GOAL OF THE EXERCISE: Each line of the entries below that holds "experiência" is needed, copied in full.

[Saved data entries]
········

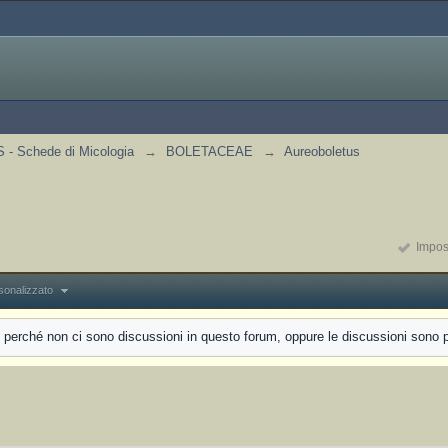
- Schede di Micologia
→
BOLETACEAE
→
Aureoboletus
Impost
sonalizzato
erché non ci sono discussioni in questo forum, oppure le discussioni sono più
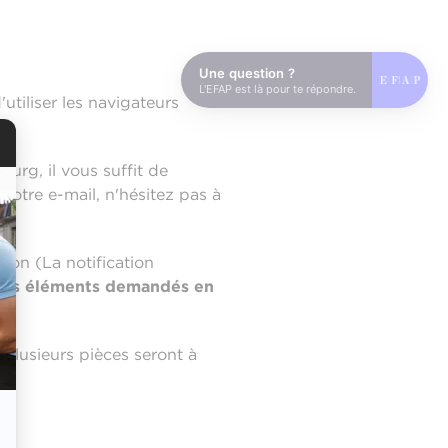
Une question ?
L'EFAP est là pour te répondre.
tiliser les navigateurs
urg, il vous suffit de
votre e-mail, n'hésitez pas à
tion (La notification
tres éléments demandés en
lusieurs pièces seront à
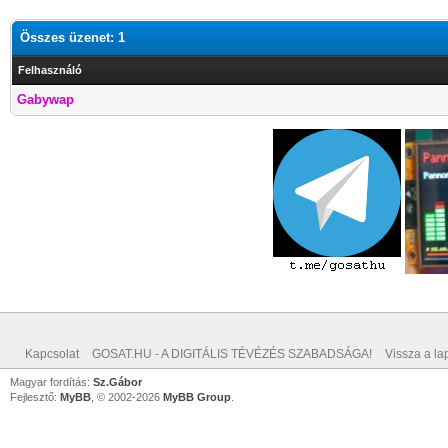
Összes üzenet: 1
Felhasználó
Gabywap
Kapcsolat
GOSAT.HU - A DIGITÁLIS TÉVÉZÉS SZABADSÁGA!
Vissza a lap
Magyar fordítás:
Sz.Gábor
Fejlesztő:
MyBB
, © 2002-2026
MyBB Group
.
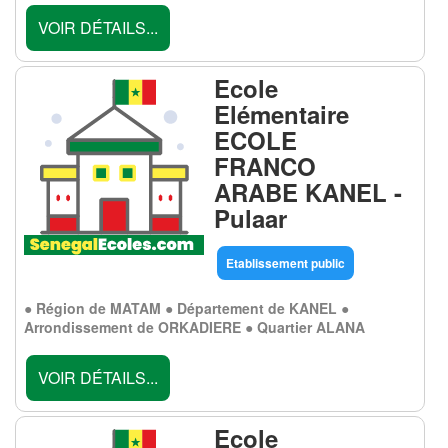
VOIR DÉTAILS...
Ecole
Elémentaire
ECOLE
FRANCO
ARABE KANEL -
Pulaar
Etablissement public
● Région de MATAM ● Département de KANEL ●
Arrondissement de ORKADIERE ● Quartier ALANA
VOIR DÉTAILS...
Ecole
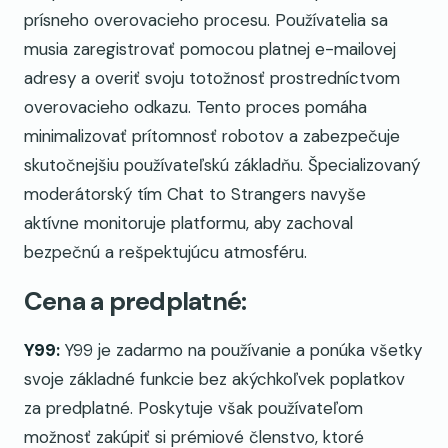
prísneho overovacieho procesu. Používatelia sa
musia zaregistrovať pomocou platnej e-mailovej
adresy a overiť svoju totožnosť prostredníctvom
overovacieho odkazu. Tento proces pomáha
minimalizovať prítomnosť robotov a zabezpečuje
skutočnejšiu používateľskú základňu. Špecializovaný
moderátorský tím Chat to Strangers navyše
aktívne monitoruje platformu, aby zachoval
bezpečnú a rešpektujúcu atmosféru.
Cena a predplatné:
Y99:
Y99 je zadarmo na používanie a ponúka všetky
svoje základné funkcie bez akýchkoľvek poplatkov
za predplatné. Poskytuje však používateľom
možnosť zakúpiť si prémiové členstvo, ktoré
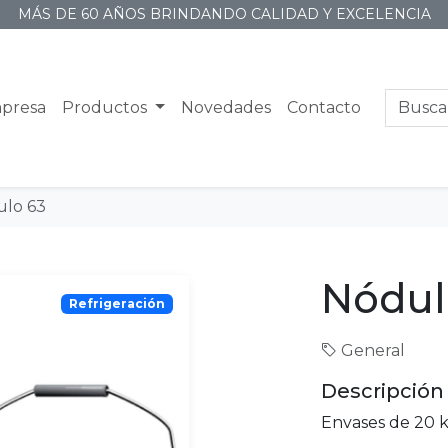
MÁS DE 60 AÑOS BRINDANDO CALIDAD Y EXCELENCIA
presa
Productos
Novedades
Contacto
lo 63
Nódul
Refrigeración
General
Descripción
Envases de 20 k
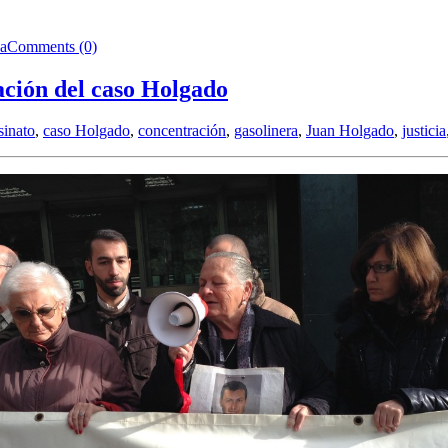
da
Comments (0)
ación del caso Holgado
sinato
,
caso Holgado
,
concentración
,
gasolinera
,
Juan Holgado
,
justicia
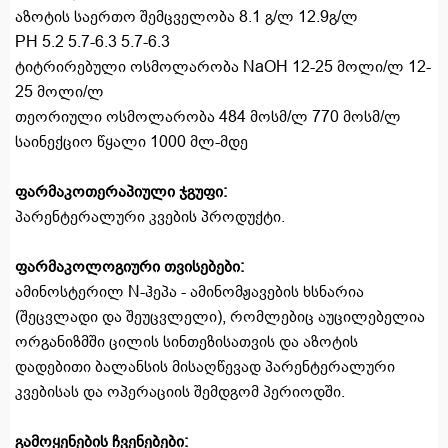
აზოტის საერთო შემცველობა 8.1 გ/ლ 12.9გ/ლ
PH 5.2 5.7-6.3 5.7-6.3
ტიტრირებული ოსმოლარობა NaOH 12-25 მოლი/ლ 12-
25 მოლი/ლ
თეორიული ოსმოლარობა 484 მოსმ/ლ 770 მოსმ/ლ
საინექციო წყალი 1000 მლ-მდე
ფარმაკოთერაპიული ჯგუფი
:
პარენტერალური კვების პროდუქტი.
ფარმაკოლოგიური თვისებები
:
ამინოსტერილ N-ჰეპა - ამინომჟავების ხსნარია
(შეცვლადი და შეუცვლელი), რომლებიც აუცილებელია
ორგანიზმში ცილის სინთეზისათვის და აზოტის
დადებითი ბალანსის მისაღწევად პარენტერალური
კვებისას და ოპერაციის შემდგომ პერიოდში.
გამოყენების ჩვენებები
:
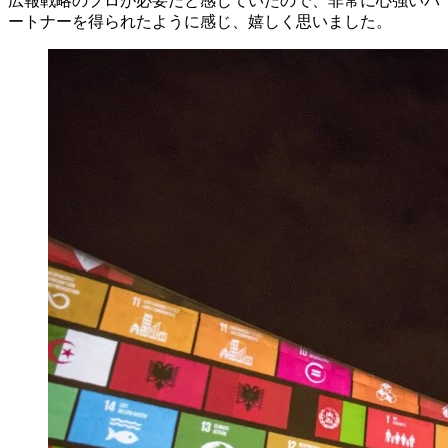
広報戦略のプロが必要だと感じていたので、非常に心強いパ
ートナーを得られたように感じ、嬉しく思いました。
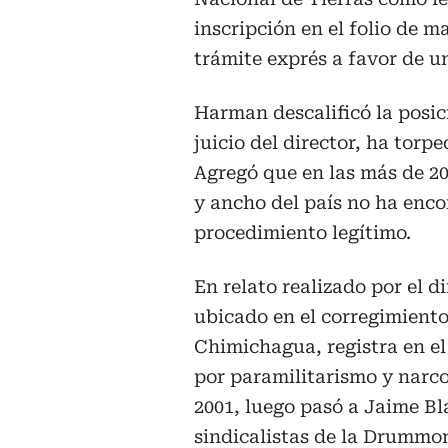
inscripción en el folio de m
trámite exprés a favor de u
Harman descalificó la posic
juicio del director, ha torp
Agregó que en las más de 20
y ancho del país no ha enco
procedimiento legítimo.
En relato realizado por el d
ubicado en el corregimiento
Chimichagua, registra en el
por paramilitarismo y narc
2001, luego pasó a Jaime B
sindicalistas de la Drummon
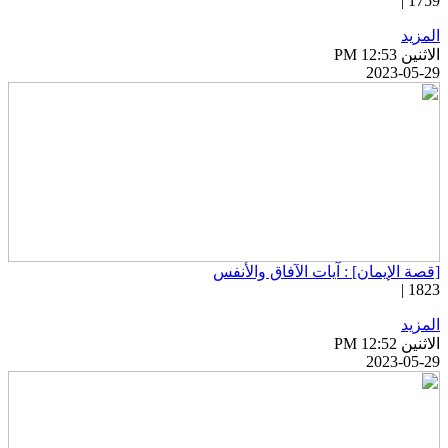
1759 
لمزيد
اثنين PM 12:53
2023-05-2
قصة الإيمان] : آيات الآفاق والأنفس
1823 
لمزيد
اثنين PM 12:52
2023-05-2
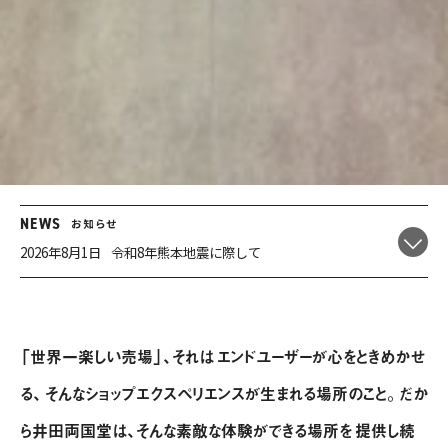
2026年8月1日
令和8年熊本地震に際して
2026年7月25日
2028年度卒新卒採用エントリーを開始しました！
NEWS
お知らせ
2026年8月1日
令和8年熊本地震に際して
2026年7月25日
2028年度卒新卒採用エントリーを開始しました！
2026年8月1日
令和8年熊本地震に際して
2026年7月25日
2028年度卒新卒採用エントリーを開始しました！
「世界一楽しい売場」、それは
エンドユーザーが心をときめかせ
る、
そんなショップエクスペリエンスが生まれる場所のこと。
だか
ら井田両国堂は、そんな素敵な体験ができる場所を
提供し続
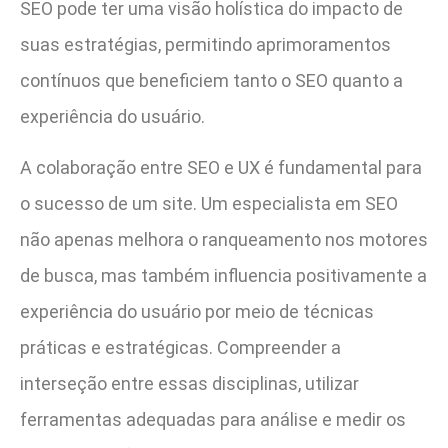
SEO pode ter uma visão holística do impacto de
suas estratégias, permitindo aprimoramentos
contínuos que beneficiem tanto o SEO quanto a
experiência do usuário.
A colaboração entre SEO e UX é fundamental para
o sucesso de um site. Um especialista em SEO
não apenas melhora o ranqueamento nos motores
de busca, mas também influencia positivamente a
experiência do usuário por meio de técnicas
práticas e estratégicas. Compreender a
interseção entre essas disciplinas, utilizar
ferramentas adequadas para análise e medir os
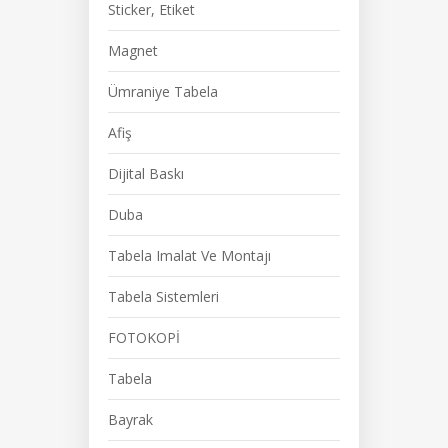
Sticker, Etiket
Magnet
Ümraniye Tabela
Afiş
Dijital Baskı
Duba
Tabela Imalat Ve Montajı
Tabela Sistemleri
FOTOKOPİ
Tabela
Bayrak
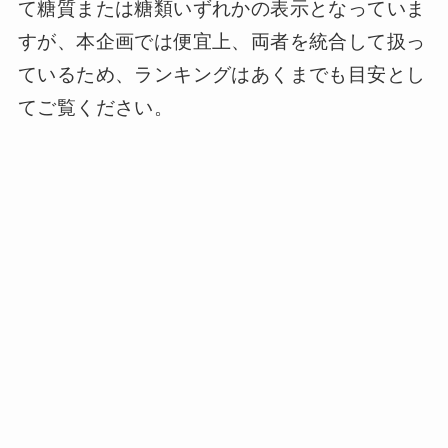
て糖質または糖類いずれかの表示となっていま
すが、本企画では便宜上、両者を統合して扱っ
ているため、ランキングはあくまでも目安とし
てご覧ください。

········

ANSWER TO THIS PROBLEM:
experiência do usuário.
experiência do usuário por meio de técnicas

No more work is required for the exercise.